Prior to available accurate laboratory tests, a potentially infected animal was placed in isolation for observation. If it died a characteristic rabies death, the diagnosis was established. With the advent of the microscope in 1903, intracytoplasmic inclusion bodies were discovered in infected brain tissue by Aldelchi Negri, who at the time was an assistant of Camillo Golgi. These structures were subsequently called Negri bodies. In the 1980s the direct fluorescent antibody (DFA) test was formed, which remains to this day the diagnostic gold standard (Figure 192.1).
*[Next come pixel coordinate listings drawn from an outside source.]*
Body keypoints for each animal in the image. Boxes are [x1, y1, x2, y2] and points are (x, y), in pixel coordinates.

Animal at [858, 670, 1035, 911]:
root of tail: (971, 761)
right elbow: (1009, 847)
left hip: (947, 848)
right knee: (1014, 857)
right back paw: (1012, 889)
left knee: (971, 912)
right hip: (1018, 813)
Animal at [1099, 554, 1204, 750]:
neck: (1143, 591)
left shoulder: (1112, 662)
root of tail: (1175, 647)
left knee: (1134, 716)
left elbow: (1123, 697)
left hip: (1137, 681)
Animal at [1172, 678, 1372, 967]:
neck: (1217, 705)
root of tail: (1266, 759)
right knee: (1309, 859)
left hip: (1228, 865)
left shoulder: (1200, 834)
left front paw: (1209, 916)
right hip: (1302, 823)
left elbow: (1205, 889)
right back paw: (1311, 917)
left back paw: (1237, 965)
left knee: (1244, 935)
For postmortem diagnosis in animals, fresh unfixed brain tissue is necessary for DFA testing as fixed tissue with agents such as formalin may yield inaccurate results. Brain tissue is the only sample tissue type for diagnosis as saliva and salivary gland excretion of the virus can be intermittent. The predictive value of a negative brain DFA test is 100%.
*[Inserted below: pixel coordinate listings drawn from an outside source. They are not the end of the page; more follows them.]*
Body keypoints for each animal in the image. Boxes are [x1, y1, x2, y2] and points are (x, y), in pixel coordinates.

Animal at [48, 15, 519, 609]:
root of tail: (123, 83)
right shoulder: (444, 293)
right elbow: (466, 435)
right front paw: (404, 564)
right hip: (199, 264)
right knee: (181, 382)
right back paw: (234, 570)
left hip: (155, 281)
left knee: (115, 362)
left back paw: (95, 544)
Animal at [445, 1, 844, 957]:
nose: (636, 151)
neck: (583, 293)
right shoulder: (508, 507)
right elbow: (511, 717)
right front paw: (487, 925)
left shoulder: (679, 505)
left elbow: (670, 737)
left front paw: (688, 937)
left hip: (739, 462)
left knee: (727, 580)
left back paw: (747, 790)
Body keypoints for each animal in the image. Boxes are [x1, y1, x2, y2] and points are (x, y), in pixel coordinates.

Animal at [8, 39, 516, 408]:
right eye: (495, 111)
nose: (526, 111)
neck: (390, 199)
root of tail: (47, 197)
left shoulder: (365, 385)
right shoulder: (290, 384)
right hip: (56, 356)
Routine laboratory tests and diagnostic studies are of little value in the diagnosis of rabies. Examination of the cerebrospinal fluid (CSF) may show leukocytosis, but protein and glucose assays are often normal. Antibodies to the virus in an unvaccinated patient with encephalitis confirms the diagnosis. In addition, saliva samples can be cultured and then tested for viral nucleic acid. A tissue diagnosis can be made in premortem humans using the DFA test on a skin sample from the back of the neck. Polymerase chain reaction (PCR) can also be used in diagnosis, but DFA is still considered the gold standard as PCR is hampered by obtaining universal Lyssavirus primers. Due to the ability to detect low copy numbers of viral nucleic acid, rapid turnaround time, and falling costs, it is likely that PCR-based techniques may become a viable diagnostic test in the near future.
In 2006, the CDC reported a case of encephalitis in a 15-year-old girl from Wisconsin who was bitten by a bat. Antibody titers to rabies virus were found in CSF and serum. She survived the infection. Another young boy developed encephalitis of undetermined etiology that progressed rapidly. He developed rabies-specific immunoglobulin G antibodies in increasing titers. Rabies virus could not be detected in the CSF by PCR; however, antibodies to the rabies virus were present.